Who was very scared by the numbness he saw in those eyes.
“Of those children, more than two hundred thousand are abducted by family members, while more than fifty eight thousand are abducted by non-family members.”
“But…”
“Finally, one hundred and fifteen children will be victims of ‘stereotypical’ kidnapping. These crimes involve someone the child does not know, or a slight acquaintance, who holds the child overnight, transports the child fifty miles or more, kills the child, demands ransom, or intends to keep the child permanently.”
The officer rested, and silence stretched between them.

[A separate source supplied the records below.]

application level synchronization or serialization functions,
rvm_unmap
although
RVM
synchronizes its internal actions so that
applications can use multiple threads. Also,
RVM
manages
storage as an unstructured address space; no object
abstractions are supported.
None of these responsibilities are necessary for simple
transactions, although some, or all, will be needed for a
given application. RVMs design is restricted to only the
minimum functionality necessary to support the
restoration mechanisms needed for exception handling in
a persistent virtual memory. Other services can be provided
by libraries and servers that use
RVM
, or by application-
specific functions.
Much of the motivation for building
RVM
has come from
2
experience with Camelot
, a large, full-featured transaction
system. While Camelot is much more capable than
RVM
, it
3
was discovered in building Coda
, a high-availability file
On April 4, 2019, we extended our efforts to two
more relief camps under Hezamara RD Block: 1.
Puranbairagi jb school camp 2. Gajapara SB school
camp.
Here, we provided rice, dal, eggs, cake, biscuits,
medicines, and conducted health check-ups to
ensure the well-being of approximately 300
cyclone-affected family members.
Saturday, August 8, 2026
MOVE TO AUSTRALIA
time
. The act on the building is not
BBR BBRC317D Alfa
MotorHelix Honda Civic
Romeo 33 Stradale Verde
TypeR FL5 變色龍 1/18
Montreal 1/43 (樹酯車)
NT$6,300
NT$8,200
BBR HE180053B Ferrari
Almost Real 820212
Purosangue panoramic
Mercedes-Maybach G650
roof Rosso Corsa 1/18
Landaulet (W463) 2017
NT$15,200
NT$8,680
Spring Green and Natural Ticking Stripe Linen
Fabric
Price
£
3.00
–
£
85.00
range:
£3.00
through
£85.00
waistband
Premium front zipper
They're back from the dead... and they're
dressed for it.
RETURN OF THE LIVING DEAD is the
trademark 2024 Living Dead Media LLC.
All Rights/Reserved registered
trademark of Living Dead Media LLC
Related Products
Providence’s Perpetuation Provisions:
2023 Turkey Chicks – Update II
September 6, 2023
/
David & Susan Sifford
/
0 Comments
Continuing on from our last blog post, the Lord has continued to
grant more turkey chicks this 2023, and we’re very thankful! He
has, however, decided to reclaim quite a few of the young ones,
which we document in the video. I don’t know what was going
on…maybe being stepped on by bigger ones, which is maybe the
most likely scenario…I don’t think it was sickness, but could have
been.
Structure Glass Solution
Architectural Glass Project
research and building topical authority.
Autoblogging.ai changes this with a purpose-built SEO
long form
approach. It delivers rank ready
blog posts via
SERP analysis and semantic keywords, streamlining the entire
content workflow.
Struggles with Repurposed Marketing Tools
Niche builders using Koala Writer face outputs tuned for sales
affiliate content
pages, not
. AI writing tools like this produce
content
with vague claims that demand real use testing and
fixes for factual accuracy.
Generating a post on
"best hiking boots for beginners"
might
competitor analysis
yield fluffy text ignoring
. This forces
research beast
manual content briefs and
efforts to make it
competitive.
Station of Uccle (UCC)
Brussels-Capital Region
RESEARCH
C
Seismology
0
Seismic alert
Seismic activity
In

Rufus really didn’t know what to say; confused, frustrated, scared.
“Can I go?” he asked.
Another slight adjustment to the officer’s lips.
“Sure.”
A nod to the door.
Rufus stood still for a moment, every part of his rational being screaming at him to get out, just get out now.
“I can go?” he said.
“Sure.”
And with that, Rufus walked to the door , fully expecting the officer’s hand to fall on his shoulder at any moment.
His hand fell on the door handle and he looked back over his shoulder.
“Wait,” he said, “the door’s luh…”
The locking mechanism buzzed and he heard, and felt, the deadbolt pulling back within. When he pulled, the door came freely towards him.
Rufus glanced back one more time.
The officer hadn’t moved, still stood watching Rufus.
“Turn right, follow the hallway,” he said.
“Yeah,” Rufus said, “I know the way.”
And he went, walking smoothly and quickly down the hallway past all those closed doors, back towards reception.
When he stepped back through the door, he found the office and waiting area empty, no sign of Dolly in either.
He grabbed his guitar from where it rested on the seat and got out of the police station as quickly as he could.